■ TASK DESCRIPTION
Which of the lines below contain the string "Manual"? Pull each one out of the data.

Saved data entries
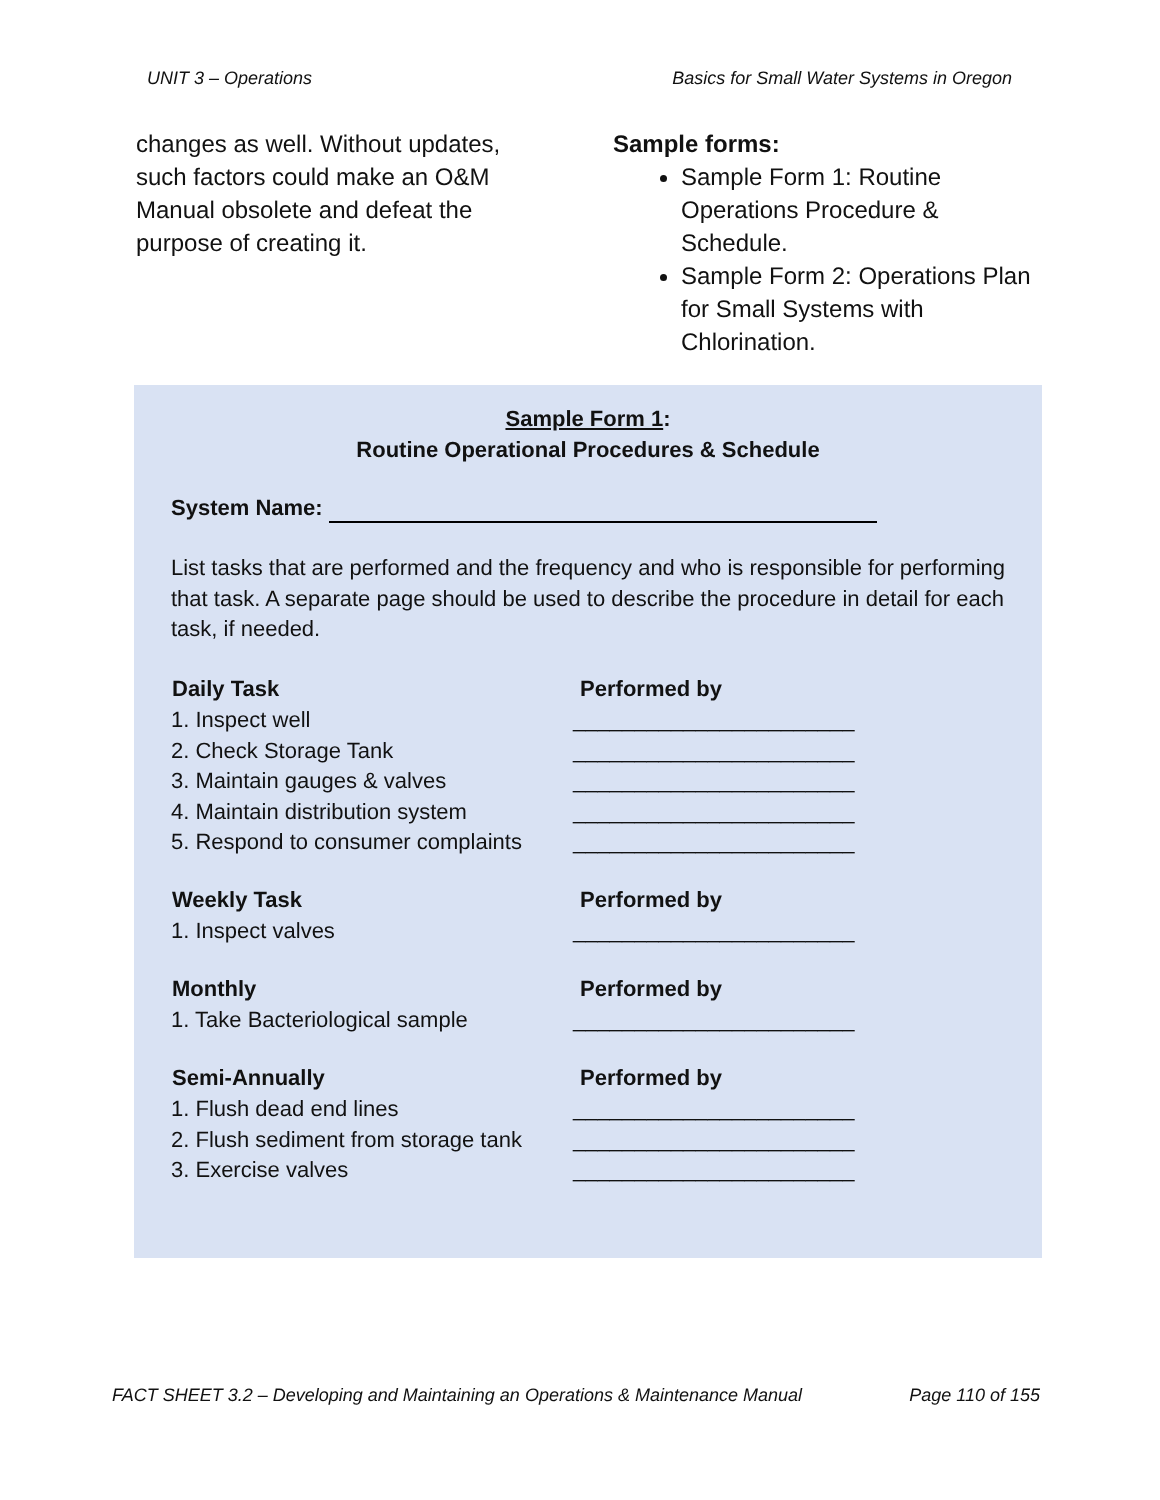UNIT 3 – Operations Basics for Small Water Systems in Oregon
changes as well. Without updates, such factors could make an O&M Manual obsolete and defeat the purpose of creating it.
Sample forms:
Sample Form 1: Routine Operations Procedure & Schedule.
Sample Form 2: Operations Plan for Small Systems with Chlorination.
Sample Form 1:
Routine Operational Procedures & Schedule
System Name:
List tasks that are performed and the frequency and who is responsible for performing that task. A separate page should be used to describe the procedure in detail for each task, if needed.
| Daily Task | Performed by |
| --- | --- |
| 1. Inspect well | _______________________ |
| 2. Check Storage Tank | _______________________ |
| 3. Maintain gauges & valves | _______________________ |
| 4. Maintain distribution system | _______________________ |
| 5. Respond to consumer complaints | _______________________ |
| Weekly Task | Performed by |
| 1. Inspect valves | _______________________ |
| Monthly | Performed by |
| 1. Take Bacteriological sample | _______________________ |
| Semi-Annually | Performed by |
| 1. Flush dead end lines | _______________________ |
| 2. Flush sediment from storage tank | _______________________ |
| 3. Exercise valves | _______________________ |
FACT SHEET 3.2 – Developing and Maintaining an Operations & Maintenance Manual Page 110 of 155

■ ANSWER BOX
changes as well. Without updates, such factors could make an O&M Manual obsolete and defeat the purpose of creating it.
FACT SHEET 3.2 – Developing and Maintaining an Operations & Maintenance Manual Page 110 of 155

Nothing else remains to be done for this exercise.